Мы не против самоорганизации и самооборудования, пусть никто не обвинит нас в педагогическом оппортунизме.
Изготовить, скажем, мебель, столы, скамьи или даже стулья — это, конечно, очень хорошо. Но для этого нужно уметь это изготовить.
Если ты не умеешь сделать стол, то ты его и не сделаешь, а если сделаешь, то дрянной, и уйдет на это больше времени и больше средств, чем на покупку стола в магазине. И еще: не сделает этого стола не только ребенок, но и самый хитроумный организатор, который придумал именно такой порядок самооборудования. При таком мучительном способе самооборудования как раз никаких воспитательных достижений не получится. Наоборот, можно сказать с уверенностью, что самые талантливые ребята через месяц возненавидят вас за то, что их заставили спать на полу и обедать на подоконнике, что заставили их делать то, чего они не умеют делать.
Но доказать эти простые вещи не так уж легко. Многим педагогам очень приятно показать посетителям рукой на все окружающее и сказать:
— Это дети сами сделали.
— В самом деле? Ах, какая прелесть! Действительно, как интересно! Как же вы этого добились?
…и тогда изложить свои восхитительные приемы:
— Очень просто, знаете… Когда дети сюда прибыли, мы им ничего не дали, мы им сказали: сделайте себе все своими силами!
Мы хотели бы таким педагогам посоветовать:
— Почему бы вам самим на себе не испытать всю прелесть этого метода? Ведь если это вообще полезно, то полезно будет и для вас: может быть, и у вас прибавится инициативы и творческого опыта. Попробуйте вместе с вашими восторгающимися посетителями поселиться в пустых комнатах и самооборудуйтесь — сделайте себе столы и табуретки, сшейте одежду и т. п.
Дзержинцы вошли в готовый и оборудованный дом. Им предоставлено было все то, что нужно для мальчика и девочки: забота, чистота, красивые вещи, уют — все то, чего они давно были лишены и что должны по праву иметь все дети. Никто не захотел производить над ними неумных, жестоких и ожесточающих опытов.
Первые дзержинцы
Мы решили, что не стоит сразу впускать в дом толпу с улицы и потом смотреть, как будет разрушаться общежитие. Первые отряды дзержинцев были организованы из ребят, живших в колонии имени М. Горького. Это не значит, что мы выбрали из числа горьковцев самых лучших и организованных ребят и оставили колонию в руках новичков и социально запущенных. Отряды первых дзержинцев заключали в себе сильных и слабых ребят, и даже ребят, довольно сомнительных в смысле пригодности их для роли организаторов нового дела. Но все они уже были связаны общей горьковской спайкой.
Из состава горьковской колонии было выбрано для колонизации Нового Харькова шестьдесят колонистов, в том числе пятнадцать девочек.

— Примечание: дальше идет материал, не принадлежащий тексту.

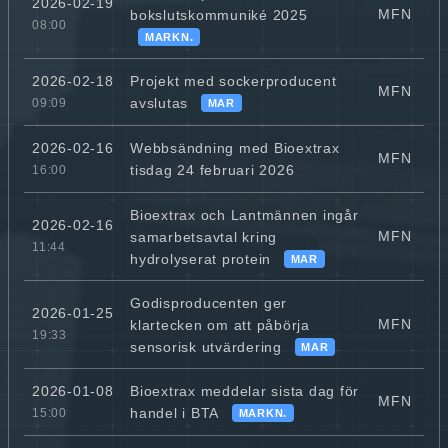
2026-02-19
MFN
bokslutskommuniké 2025
08:00
MARKN.
Projekt med sockerproducent
2026-02-18
MFN
avslutas
09:09
MAR
Webbsändning med Bioextrax
2026-02-16
MFN
tisdag 24 februari 2026
16:00
Bioextrax och Lantmännen ingår
2026-02-16
MFN
samarbetsavtal kring
11:44
hydrolyserat protein
MAR
Godisproducenten ger
2026-01-25
MFN
klartecken om att påbörja
19:33
sensorisk utvärdering
MAR
Bioextrax meddelar sista dag för
2026-01-08
MFN
handel i BTA
15:00
MARKN.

Уже за три недели до переезда эти ребята были выделены советом командиров горьковской колонии и приняли участие в подготовке своего переезда. В мастерских горьковской колонии была изготовлена новая одежда, и 26 декабря все шестьдесят человек, нарядившись в новые костюмы и попрощавшись с колонистами, в снежный зимний день тронулись навстречу новой жизни.
Вошли они в новый дом запущенные снегом, пухлые и толстенькие, какими не привыкли у нас видеть беспризорных. Бобриковые пальто еще больше толстили их.
Большинство первых дзержинцев были в возрасте четырнадцати-пятнадцати лет, но попадались между ними и старые горьковцы, представители первых полтавских поколений этого прекрасного племени.
Здесь были:
Виктор Крестовоздвиженский — мастер и работать, и командовать, и веселиться, человек, преданный самой идее детской коммуны, обладавший исключительными способностями организатора: прекрасной памятью, способностью схватывать сразу множество вещей, привычкой к волевому напряжению. К тому же Виктор был очень искренним и благородным человеком. Единственным его недостатком, унаследованным от первых времен беспризорщины, было пренебрежение к школе. Он всегда презрительно относился к стремлению многих ребят попасть на рабфак и в глубине души считал рабфаковцев «панычами».